Padahal bencana banjir di Kalimantan Tengah sudah terjadi selama 5 tahun ini.
Menurutnya Pemprov Kalimantan harus segera mengeluarkan kebijakan yang benar-benar untuk keselamatan rakyat dan tepat sasaran.
“Segerakan evaluasi kebijakan tata kelola sumber daya alam di Kalteng. Dan evaluasi tata ruang untuk memperjelas posisi kerentanan bencana di Kalteng,” tambahnya.
Kalteng Darurat Bencana Ekologis
Manajer Advokasi Kampanye dan Kajian Walhi Kalimantan Tengah, Janang Firman Palanungkai menyatakan Kalteng bisa dikatakan sebagai wilayah darurat bencana ekologis.
Hal ini dibuktikan dengan adanya bencana yang terus berulang. Sementara kebijakan tata kelola lingkungan hidup tidak tepat memitigasi bencana yang ada.

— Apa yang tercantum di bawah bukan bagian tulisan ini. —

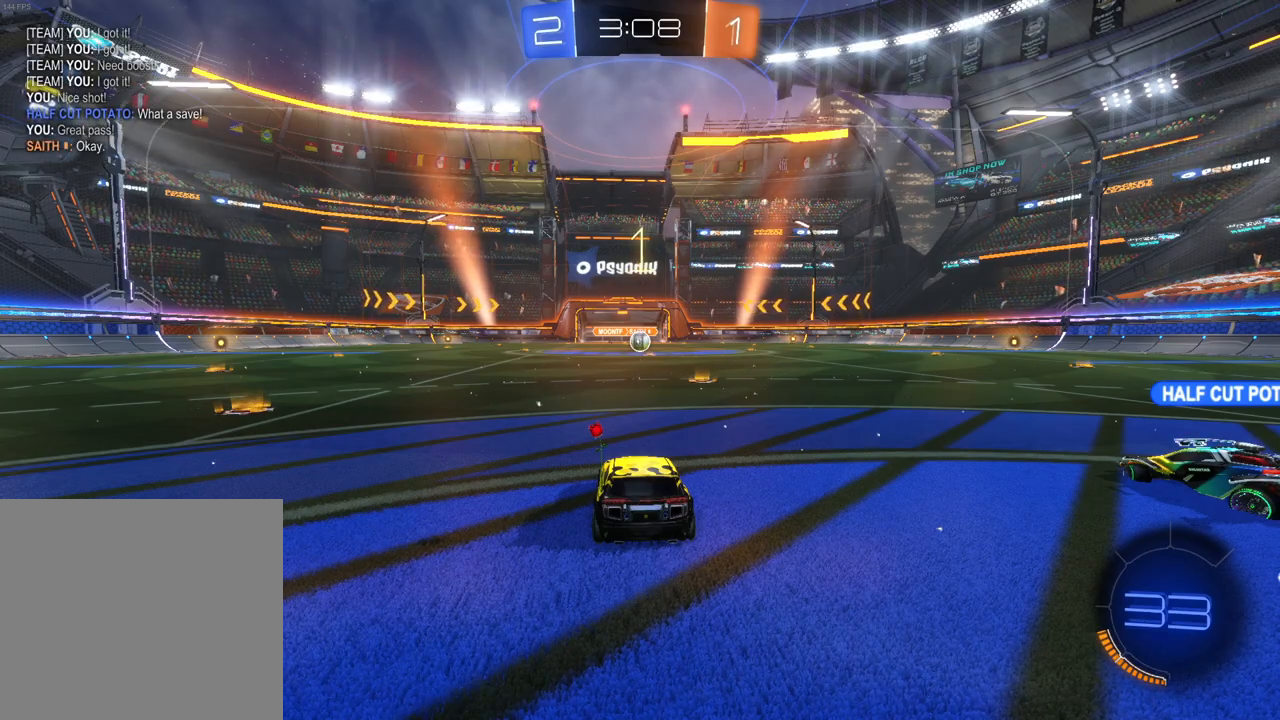
{"buttons": ["B", "R2"], "left_stick": "center", "events": []}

“Sudah seharusnya menuju akhir tahun 2024 ini momen bagi Pemprov Kalteng untuk serius berbenah penata kelola lingkungan hidup,” kata Janang.

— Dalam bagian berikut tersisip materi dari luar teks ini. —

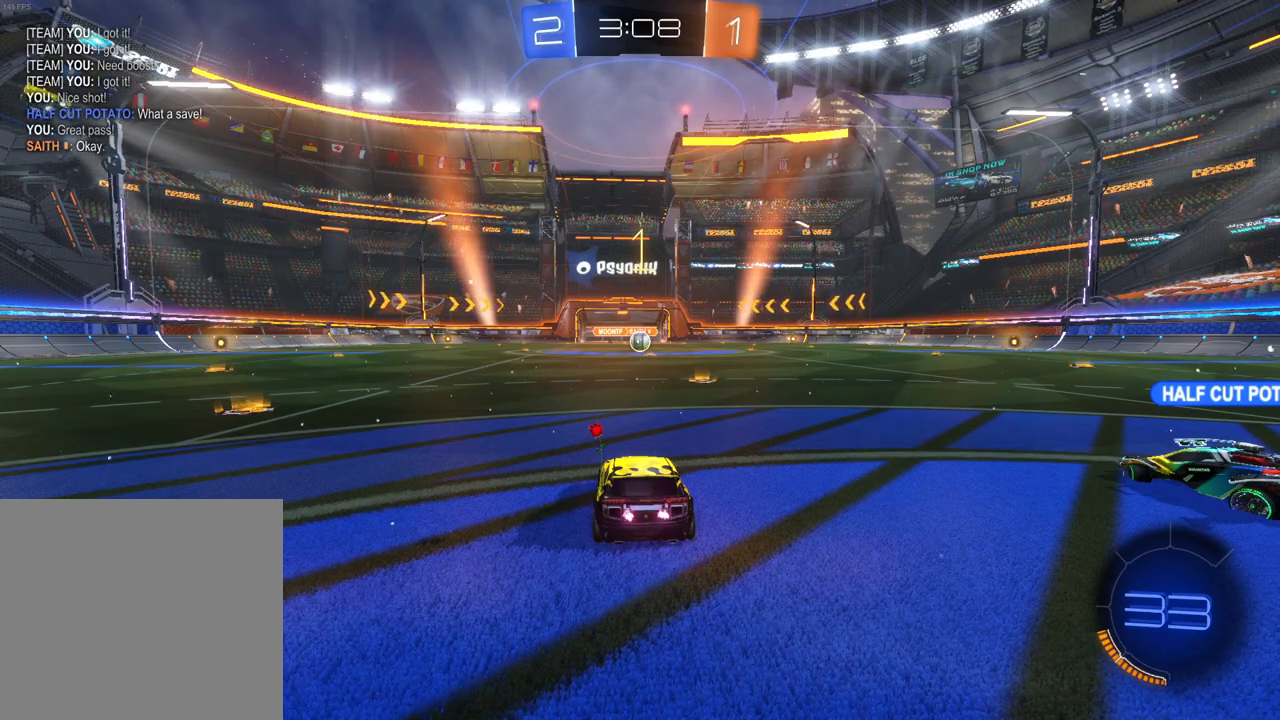
{"buttons": ["B", "R2"], "left_stick": "center", "events": [[367, "left_stick", "right"], [500, "left_stick", "center"]]}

“Ini harus jadi langkah serius untuk memitigasi bencana besar berulang di Kalimantan Tengah,” lanjutnya.
Ia menegaskan bahwa bencana yang berulang tersebut dengan lokasi yang sama.
Area-area rawan banjir merupakam daerah investasi berskala besar berbasis lahan cukup besar di Kalimantan Tengah.
Kondisi penguasaan ruang oleh investasi skala besar di Kalimantan Tengah kini sudah mencapai 78% dari luas wilayah Kalimantan Tengah.
Hal tersebut menjadi ancaman adanya perubahan tutupan lahan dan meningkatnya angka deforestasi.
Menurutnya kondisi ini harus menjadi pertimbangan kebijakan mitigasi bencana harus beriringan dengan kondisi tata kelola lingkungan hidup.
Pemerintah harus tegas, segera laksanakan audit lingkungan dan jangan menunggu bencana datang baru ada respons,” tegasnya.
Kalimantan Tengah butuh segera kebijakan mitigasi bencana yang terukur serta tepat sasaran untuk mewujudkan keadilan ekologis.
‘Bukan hanya sekedar bantuan sosial dalam bentuk sembako saja. Dimana bentuk penyikapan tersebut patut disebut dengan istilah respons yang latah,” tambahnya.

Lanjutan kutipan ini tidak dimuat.